GIVEN PASSAGE section start
Wouldn't that rob you of stealth capability?

LOL


----------



## SummonerCloud (Jul 21, 2006)

Don Roley said:
			
		

> There is a lot of crud out there disguised as real ninjutsu.


 
BINGO!thats what i mean...

ok everyone,ignore EVERYTHING I HAVE JUST SAID.though thanks for answerin my questions.

thats what i came up with.

and at teh ff forum i didnt ask much about ninjutsu itself.mainly things that could be applied....like detectional skills or rolls like i mentioned here.

blackadder,please,i prefer cold advice to dumb sarcasm...

i understand VERY well that i dont know everything.
i understand very wel lthat i am a beginner.
i am not bragging about anything,and when i said i am better than peeps who think they could fight i was implying your average "wannbe",not you guys.

btw,here is a shred of knowledge.
The shinobi primarily wore tabi,which were incredibly silent split toed boots,the split allowed for greater traction and greater ease in rope climbing among other things.
hah,i proved it.lol,really.
i am not as ignorant as i appeared,guess i was just pisssed because i told everyone at old forum id just get flamed on a true martial arts forum.the second i got advice(dojo listings)i started making connections.i did use it,but i did not thank.truly i have JUST noticed this...i mainly didnt because i was mad at a few peeps but took it out on you all...sorry,and thank you...i should have said so earlier.

thank you brother john for not looking down on me and being the only rep that gave me a plus...and thank you all who didnt neg rep.otherwise...meh.

one of the points i tried to state was that 99% of the "true ninjutsu" is BS that some moron makes up.today on tv i saw some gayt commercial with some guy in a shinobi shokuzu(which they never if barely ever wore,mainly considered created in teh noh theater as the "i am a ninja" tag.)runnin around chasin some guy makin "ya!" sounds...i hate how people defile the shinobi like that!that makes peeps laugh when you say you wanna practice ninjutsu.

now,the stealth tactics of the shinobi may not be practitioned near as much today but i also want to learn those,just to fully learn what they were like so long ago,and to personally use it.i truly understand that i know barely anything in total,especially to you others.honestly though look at my FIRST post.did i look like i tried to start somthin
?i was askin somthin that may not have applied to ninjutsu entirely but you guys may be best suited to help in.

an about carryin mace or pep.spray...whats mace?someone in ff mentioned it when i was speaking of whips n flails...how strange.but my point is,what if you dont HAVE mace or spray?
GIVEN PASSAGE section end
SOURCE DATA section start
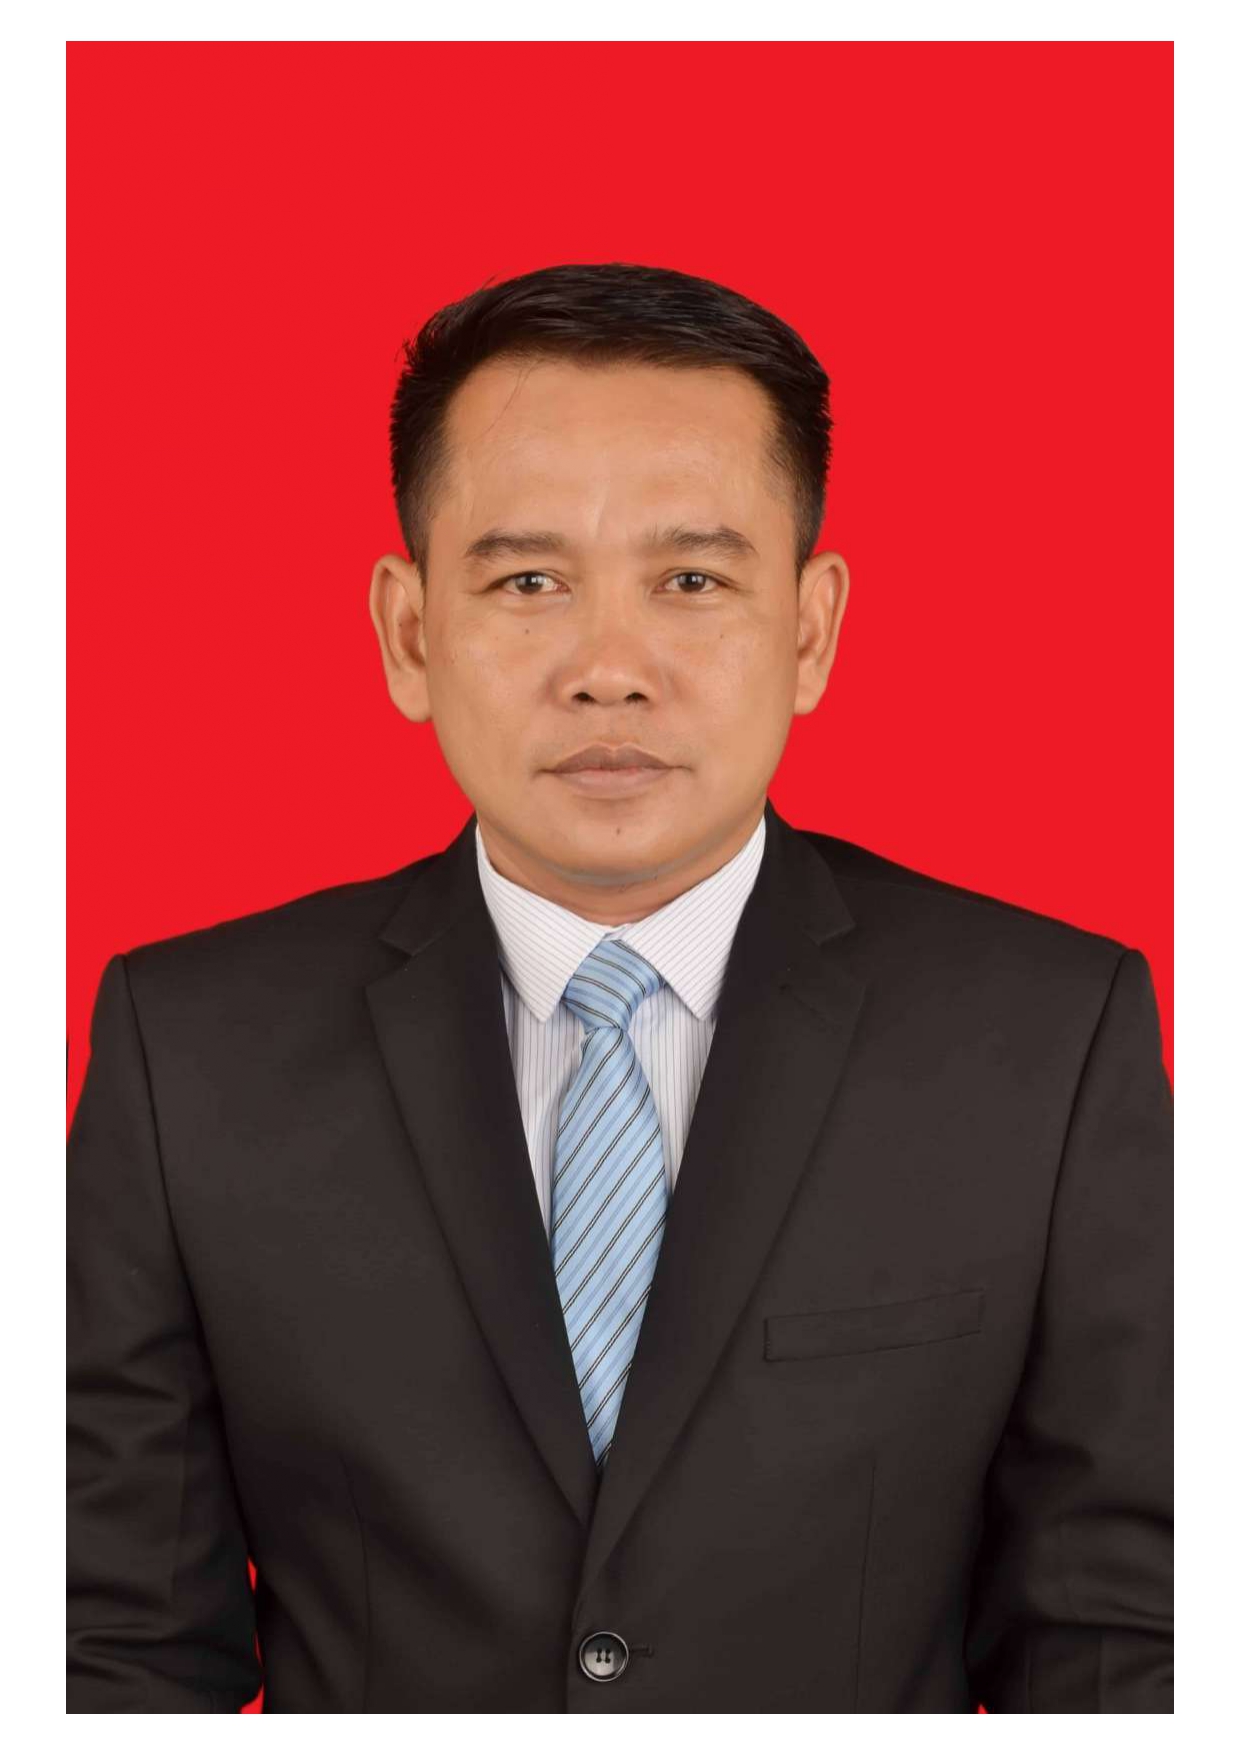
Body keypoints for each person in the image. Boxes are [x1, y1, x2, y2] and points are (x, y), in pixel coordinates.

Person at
SOURCE DATA section end
TASK LIST
a - In the ninjutsu forum post, what footwear does the poster say the shinobi primarily wore?
b - Please say whether each statement agrees with the ninjutsu forum post, answering yes or no and quoting the words that decide it: (i) The poster says the split in tabi made rope climbing easier. (ii) The poster says the shinobi commonly wore the shinobi shokuzu. (iii) The poster already knows what mace is.
c - Carry on the ninjutsu forum post from its final sentence.

ACTIVITY ANSWERS
a - Tabi, described as incredibly silent split-toed boots.

b -
(i) Yes: "the split allowed for greater traction and greater ease in rope climbing"
(ii) No: "which they never if barely ever wore"
(iii) No: "whats mace?"

c -
i started out tryin to be nice an get my questions answered,knowing itd prolly turn out bad...then it "snowballed" and if you look back,some of my posts appear to be an attempt to halt that effect.i am sorry,and i well know i have a long way to go.as idfiotic as i seem,i am well capable of following a sensei/instructor,and i know they would know more than i.i am a person very capable of respect,but really people,look at this from my perspective.i started by asking questions and look how it added up...yes,i made mistakes.but truly,in the end i now know what to do to begin.i know much more than my words have led you people to believe.

also,yeah kyushojutsu might not affect drunks or peeps on drugs but certain technigues like a hammerfist to teh back of teh neck can knock out/paralyze.some kyusho effect people in ways besides pain.

also,kinda random,but....never underestimate palm-heel!i put a dent in a car:rofl: erm...like,5 dents with no self dmg like some closed fist punch'd do...bro n i got in a fight,he is a football type who ridicules martial arts.he trys to tackle me an i sling im into wall judo style,lol...then i palm heel im in chest.he is 12.he cried.HORRIBLE red bruise there...not braggin jus sayin...dont underestimate!



look...in short....this post is me sayin i'm sorry,really.maybe some of you overeacted,but i know i did.no matter what,that is not the shinobi way(another name for ninja btw whoever asked,but yeah is also a game)i'm sorry and i hope we can all just forget my stupidity(cept the disciplinary mods,duh...)and turn this thread into a kind of..."help thread" for me...im sorry,and even when i was mad at some of you,i still respected you....i am...slightly envious,heh.

i know most people are blinded by dumb crap like that commercial i mentioned,and know nothing of the shinobi...i know a lot more(not of actual application of techniques and jutsus.) than i have lead you all to believe,and i want to start training ASAP.


----------



## Don Roley (Jul 22, 2006)

SummonerCloud said:
			
		

> i understand VERY well that i dont know everything.
> i understand very wel lthat i am a beginner.



You know *nothing!*
You have not even *begun* to learn!

You want some real advice? Go away! Take what you have learned about teachers in your area and try to approach them but don't try to continue on here. Take a year off from posting and then look back at what you wrote. Trust me, you will smack yourself.

I have been where you are, but you have not been where I have been. And the best advice I can give to you is to try to give up ever trying to recover from the impression you have given this board so far. If I were teaching and saw what you had wrote I would never let you in my dojo. 

You can grow out of ignorance caused by youth. But if you continue to try to get accepted by others you will just dig yourself deeper into a position you will have to defend and never be able to move beyond that.

And if you think I am being harsh, you should try the training that I get in ninjutsu in Japan. If you complain about some harsh but good advice, you will run sobbing into the night at your first encounter with the teachers I respect most.


----------



## Grey Eyed Bandit (Jul 22, 2006)

SummonerCloud said:
			
		

> The shinobi primarily wore tabi,which were incredibly silent split toed boots,the split allowed for greater traction and greater ease in rope climbing among other things.
> hah,i proved it.lol,really.


 
Actually, tabi have split toes so that you can wear these: http://www.asahi-jc.com/geta.htm



			
				SummonerCloud said:
			
		

> now,the stealth tactics of the shinobi may not be practitioned near as much today but i also want to learn those,just to fully learn what they were like so long ago,and to personally use it.



You're out of luck.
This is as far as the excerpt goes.